Field hockey took Diane Moyer, ’80, Ph.D., across North America and to Asia, Australia, and Europe. It gave her a platform upon which to earn All-American status at La Salle University—and even a bronze medal at the 1984 Summer Olympics in Los Angeles.
“If it wasn’t for La Salle, I wouldn’t have been there,” Moyer said of her Olympic experience.
Moyer arrived at La Salle to play basketball. Explorers field hockey coach Kathy McNally asked Moyer to play goalie for the team. The Reading, Pa., native accepted.
“La Salle encouraged me to be my best,” said Moyer, a professor of psychology at Cedar Crest College in Allentown, Pa. “My professors, while I was away for weeks at a time and traveling the world, always inspired me. I did my work, made it a priority, and they just said, ‘Go.’ That still touches my heart. All these years later, now with my students, if they can find their passion—music, performing arts, athletics, anything—I encourage them to follow their heart.”
Moyer, who played for Team USA, would have represented the U.S. at the 1980 Summer Games in Moscow, if not for the Americans’ boycott of that Olympiad. Four years later, she won bronze. She keeps her medal in a showcase frame near the front door of her home. Every now and then, she takes the medal out of its case to show visitors or explain its design. Family members and young children in her neighborhood, she said, find inspiration in Moyer’s performance at the Summer Games.
“Standing on the podium, there’s nothing like it,” said Moyer, a 2014 inductee into the U.S. Field Hockey Hall of Fame. “When you’re on the field, you only see the field. You know the crowd is there, but you are focused on the game in front of you.”
Fans are not permitted to attend the Tokyo 2020 Games, which were postponed for one year due to the global COVID-19 pandemic. While no Explorers will compete in Japan, La Salle historically has been well represented at the Summer Olympics. Since 1948, 16 La Salle athletes have appeared in 22 Olympiads. Three have earned gold medals. Two—Kathy McGahey, ’82, and Moyer—won bronze with the 1984 U.S. field hockey team.
The 1964 Summer Olympics serve as the peak for La Salle Olympians. At those games, also in Tokyo, Stanley Cwiklinski, ’65, and Hugh Foley, ’66, won gold rowing with their men’s eight-oar boat. Those games also were the final Olympics appearance for Ira Davis, ’58. The first Black athlete inducted into La Salle’s Hall of Athletes, Davis is the former U.S. record holder in the triple jump and the University’s only three-time Olympian. He also competed in 1956 in Melbourne and 1960 in Rome.
Joe Verdeur, ’50, a four-time All-American swimmer at La Salle, is the only other Explorer to win gold. He set 19 world and 21 American records during his competitive career. Most notably, he outswam the field in the 200-meter breaststroke to reach the top of medal stand at the 1948 Summer Olympics in London.
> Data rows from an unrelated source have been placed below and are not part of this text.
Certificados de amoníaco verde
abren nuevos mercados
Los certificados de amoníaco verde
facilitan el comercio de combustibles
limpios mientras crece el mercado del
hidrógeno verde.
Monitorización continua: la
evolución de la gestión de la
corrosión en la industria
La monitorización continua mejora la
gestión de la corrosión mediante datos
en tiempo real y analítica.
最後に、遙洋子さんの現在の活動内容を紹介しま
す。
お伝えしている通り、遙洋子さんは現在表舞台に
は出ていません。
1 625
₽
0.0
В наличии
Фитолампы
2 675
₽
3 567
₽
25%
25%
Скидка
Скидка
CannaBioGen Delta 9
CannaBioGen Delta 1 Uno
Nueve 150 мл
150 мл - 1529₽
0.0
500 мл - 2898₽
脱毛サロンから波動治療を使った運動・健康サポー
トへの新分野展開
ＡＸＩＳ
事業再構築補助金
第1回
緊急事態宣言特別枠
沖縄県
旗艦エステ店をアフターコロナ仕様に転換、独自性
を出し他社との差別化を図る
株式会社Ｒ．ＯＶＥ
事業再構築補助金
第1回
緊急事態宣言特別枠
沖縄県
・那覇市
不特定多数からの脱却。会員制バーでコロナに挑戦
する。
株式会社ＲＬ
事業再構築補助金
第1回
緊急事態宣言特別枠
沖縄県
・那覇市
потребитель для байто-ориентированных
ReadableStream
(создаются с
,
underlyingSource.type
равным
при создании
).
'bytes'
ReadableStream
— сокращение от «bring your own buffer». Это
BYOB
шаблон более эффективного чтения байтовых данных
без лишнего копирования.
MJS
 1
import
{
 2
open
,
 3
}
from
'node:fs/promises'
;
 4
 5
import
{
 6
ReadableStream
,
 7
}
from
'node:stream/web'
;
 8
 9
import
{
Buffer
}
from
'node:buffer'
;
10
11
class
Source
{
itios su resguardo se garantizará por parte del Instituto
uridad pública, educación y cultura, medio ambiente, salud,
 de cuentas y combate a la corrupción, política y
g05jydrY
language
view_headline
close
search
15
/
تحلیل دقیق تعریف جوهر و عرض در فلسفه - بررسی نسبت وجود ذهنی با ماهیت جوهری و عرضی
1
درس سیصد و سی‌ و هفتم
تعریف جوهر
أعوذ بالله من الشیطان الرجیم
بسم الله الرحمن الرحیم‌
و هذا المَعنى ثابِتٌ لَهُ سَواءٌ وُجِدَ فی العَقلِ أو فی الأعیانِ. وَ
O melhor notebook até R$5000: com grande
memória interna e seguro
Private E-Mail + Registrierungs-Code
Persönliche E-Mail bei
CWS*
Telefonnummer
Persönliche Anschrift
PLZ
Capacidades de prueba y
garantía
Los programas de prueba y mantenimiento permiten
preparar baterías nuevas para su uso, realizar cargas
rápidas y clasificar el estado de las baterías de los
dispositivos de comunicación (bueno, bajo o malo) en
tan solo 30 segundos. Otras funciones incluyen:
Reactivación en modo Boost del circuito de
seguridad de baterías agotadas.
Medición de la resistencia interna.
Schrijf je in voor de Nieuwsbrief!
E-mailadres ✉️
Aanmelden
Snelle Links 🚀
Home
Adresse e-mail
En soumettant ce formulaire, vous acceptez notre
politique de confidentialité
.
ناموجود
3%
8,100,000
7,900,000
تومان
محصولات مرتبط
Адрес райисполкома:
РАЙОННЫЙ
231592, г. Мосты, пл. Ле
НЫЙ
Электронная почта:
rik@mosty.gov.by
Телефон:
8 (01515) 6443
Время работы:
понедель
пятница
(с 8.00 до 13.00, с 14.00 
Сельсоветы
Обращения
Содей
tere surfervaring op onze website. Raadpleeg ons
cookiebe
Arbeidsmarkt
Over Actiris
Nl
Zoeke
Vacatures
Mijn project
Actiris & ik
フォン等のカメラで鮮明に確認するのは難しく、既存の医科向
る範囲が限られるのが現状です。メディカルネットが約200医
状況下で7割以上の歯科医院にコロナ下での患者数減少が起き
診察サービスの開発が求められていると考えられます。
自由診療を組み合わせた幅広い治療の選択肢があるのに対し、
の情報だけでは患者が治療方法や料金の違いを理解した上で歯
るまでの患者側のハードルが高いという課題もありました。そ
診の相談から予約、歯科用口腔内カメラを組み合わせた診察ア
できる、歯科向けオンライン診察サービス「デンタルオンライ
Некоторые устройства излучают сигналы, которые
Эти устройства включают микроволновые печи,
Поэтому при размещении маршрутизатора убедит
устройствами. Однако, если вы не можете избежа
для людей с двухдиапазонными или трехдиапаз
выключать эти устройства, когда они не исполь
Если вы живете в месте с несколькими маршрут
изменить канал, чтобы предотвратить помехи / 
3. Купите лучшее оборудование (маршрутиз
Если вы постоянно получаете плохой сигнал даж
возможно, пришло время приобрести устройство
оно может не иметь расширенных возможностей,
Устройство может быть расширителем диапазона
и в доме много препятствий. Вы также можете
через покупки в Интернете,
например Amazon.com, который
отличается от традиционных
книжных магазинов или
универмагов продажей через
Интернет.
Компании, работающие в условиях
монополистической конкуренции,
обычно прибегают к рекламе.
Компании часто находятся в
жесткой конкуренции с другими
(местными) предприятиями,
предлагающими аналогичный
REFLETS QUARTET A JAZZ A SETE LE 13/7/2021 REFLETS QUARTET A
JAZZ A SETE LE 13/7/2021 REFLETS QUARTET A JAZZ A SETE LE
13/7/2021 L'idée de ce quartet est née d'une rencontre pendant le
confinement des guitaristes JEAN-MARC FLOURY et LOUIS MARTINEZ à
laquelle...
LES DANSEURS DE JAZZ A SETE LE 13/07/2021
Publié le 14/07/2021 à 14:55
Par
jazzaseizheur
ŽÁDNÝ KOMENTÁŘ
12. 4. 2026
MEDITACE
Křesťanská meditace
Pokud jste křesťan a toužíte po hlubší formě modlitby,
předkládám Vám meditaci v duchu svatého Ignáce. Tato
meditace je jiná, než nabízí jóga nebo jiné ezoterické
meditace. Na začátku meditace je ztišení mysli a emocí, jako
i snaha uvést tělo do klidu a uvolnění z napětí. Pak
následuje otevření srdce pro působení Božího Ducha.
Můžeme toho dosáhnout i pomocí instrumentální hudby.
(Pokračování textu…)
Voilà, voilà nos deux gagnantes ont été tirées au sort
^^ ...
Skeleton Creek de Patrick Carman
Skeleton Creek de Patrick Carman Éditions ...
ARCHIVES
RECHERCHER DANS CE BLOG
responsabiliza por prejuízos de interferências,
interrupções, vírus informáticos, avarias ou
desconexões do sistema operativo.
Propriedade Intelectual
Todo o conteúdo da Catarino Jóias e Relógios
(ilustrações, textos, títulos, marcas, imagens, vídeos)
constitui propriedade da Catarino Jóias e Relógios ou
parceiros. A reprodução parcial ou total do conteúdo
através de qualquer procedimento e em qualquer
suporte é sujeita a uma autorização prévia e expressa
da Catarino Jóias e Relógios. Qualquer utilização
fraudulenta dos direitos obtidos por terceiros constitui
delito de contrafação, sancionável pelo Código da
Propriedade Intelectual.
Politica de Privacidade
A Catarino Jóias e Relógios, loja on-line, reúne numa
For Derek Brown, ’93, La Salle’s most-recent Summer Olympian, reaching the 1996 Summer Olympics was kismet. The U.S. handball team had moved its training program from Colorado Springs, Colo., to 20th and Olney. And Brown, a track and field athlete at La Salle, practiced with the team during his final weeks at La Salle prior to graduation. One week later, he got an invite to join the national team.
“I packed my bags, loaded my car, and drove back to La Salle University to join the team,” Brown said in a 2020 interview. “The rest is handball history.”
As the host country in Atlanta, the U.S. was the last to enter Olympic Stadium. The procession remains one of Brown’s fondest memories. He played through a hamstring injury at those 1996 Summer Games.
“Life is not easy nor fair, but we have to endure until the end,” he said. “Talent can take you far, but dedication and commitment toward improvement, developing those skills and seeking to perfect your craft will take you to unimaginable heights.”
Bill Belden, ’70, a rower at La Salle, spent 12 hours on the water each week in preparation for the 1976 Summer Games in Montreal. There, he rowed doubles for the U.S. team. Belden didn’t medal. The 1980 Games in Moscow represented his second shot at Olympic glory; if not for the U.S. boycott, he would have worn red, white, and blue once more. Instead, his Olympics rowing career was over.
Making it that far seemed almost improbable, Belden said in a 2008 interview with NPR. He got a late start in the sport, only hitting the water after his high school had launched a rowing program. By his account, he was “a scrawny, 138-pound kid” who made the most of his opportunity.
“You don’t need to have all the gifts in your life to succeed,” Belden said. “What you really need is determination. I watched more talented people walk away because they didn’t have the determination to do what it takes. Whether it’s rowing or having a career, that’s the way it is. You have to have determination. And a lot of luck.”